■ READING TEXT

═══

New Scholars Program: Moving Stories: The Indo-Persian Romance

with Hallie Nell Swanson & Agnieszka Rec

Fort William College, founded in Calcutta in 1801 to teach Indian languages to English East India Company officers, employed local writers and scribes to produce teaching materials, resulting in a flurry of literary production as they adapted extant stories to the demands of Company patrons. The College published their efforts as moveable-type textbooks, but also maintained a manuscript library, now scattered between Delhi, Kolkata and London, whose contents offer the writers’ perspective on their output and its patronage, omitted from the textbooks. Their prefaces, alongside the material features of Indo-Persian manuscript culture, show how the authors situate the texts in an established literary tradition, a link severed in the print editions.

═══

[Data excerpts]
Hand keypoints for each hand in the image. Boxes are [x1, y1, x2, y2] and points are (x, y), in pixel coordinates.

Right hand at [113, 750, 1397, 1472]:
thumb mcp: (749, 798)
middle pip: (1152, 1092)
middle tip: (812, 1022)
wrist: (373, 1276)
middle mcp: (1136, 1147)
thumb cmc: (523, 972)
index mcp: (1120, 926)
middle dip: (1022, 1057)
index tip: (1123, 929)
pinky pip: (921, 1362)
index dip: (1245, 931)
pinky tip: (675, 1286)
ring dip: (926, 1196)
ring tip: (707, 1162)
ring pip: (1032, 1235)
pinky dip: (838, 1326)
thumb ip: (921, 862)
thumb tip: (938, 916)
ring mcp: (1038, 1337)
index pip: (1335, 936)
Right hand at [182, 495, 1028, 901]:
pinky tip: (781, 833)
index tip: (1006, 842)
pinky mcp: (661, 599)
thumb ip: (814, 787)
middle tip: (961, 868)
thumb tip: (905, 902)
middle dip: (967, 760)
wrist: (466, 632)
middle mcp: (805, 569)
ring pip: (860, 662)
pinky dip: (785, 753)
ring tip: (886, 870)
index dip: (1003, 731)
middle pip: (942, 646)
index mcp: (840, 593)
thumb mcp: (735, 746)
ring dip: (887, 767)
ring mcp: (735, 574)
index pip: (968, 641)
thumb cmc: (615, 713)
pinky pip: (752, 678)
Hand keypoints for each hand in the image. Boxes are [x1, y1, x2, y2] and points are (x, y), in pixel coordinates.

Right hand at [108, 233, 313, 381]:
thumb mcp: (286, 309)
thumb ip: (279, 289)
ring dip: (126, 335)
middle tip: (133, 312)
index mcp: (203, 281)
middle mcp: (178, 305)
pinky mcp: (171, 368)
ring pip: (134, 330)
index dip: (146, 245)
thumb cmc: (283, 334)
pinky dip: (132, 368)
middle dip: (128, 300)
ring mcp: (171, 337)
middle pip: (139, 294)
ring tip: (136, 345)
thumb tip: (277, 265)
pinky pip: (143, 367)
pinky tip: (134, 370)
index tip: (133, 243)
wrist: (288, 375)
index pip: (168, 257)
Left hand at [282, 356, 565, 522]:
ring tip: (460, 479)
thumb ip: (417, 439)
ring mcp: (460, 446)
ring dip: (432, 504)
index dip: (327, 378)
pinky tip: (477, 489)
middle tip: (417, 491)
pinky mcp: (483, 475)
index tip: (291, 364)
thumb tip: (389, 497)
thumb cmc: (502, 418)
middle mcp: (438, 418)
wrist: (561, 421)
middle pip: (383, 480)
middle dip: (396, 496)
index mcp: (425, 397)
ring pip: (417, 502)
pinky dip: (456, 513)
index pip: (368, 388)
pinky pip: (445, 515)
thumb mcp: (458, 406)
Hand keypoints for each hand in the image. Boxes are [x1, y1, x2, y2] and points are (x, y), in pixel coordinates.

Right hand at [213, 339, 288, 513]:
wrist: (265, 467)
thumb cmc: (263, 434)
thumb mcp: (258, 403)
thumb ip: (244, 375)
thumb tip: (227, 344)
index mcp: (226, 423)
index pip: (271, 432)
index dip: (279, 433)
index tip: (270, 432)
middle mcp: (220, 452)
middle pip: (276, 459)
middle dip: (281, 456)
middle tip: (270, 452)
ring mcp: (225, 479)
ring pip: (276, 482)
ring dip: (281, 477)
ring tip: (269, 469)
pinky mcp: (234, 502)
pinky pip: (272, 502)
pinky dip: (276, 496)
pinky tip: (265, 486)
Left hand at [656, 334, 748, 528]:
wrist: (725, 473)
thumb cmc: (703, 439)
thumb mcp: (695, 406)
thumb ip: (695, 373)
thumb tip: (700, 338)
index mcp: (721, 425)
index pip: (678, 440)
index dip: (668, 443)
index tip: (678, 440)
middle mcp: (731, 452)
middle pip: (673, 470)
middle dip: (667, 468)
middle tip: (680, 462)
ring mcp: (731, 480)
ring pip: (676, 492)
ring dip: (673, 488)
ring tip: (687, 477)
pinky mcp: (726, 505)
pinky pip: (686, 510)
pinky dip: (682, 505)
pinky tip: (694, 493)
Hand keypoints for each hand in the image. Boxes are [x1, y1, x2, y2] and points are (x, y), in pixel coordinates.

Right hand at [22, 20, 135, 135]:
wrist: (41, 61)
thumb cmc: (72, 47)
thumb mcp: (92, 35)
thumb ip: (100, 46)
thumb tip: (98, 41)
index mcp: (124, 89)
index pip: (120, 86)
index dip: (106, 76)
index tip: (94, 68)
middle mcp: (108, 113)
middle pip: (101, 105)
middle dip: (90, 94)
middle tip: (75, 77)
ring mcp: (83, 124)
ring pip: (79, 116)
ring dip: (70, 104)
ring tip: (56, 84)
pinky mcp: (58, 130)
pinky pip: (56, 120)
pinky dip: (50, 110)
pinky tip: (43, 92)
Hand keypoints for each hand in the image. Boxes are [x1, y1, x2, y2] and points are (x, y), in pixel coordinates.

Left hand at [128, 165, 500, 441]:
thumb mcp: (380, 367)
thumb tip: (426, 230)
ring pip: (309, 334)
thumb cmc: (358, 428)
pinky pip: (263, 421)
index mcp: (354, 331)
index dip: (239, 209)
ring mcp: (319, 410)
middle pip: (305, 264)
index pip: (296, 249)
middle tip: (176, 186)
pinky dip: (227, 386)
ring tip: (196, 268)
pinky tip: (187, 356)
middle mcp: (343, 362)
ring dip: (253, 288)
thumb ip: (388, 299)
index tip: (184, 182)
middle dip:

═══

■ TASK INSTRUCTIONS
[1] According to the program description on Fort William College, in which city and year was the College founded?
[2] Extend the program description on Fort William College, beginning after its final sentence.
The data above come from a separate source.

■ REPLIES
[1] Calcutta, in 1801.

[2]
Hallie Nell Swanson is a PhD candidate in Religious Studies at the University of Pennsylvania, focusing on Islam in South Asia. Her dissertation, ‘Moving Stories: The Indo-Persian Romance, 1650-1850’ examines the circulation of Sufi ideas through the romance genre in Persian, Dakhni, Urdu and Punjabi. She is research assistant on the ‘Hindustani Airs’ project at the Fitzwilliam Museum, Cambridge, which spotlights a multilingual illustrated manuscript of songs from late eighteenth-century Lucknow.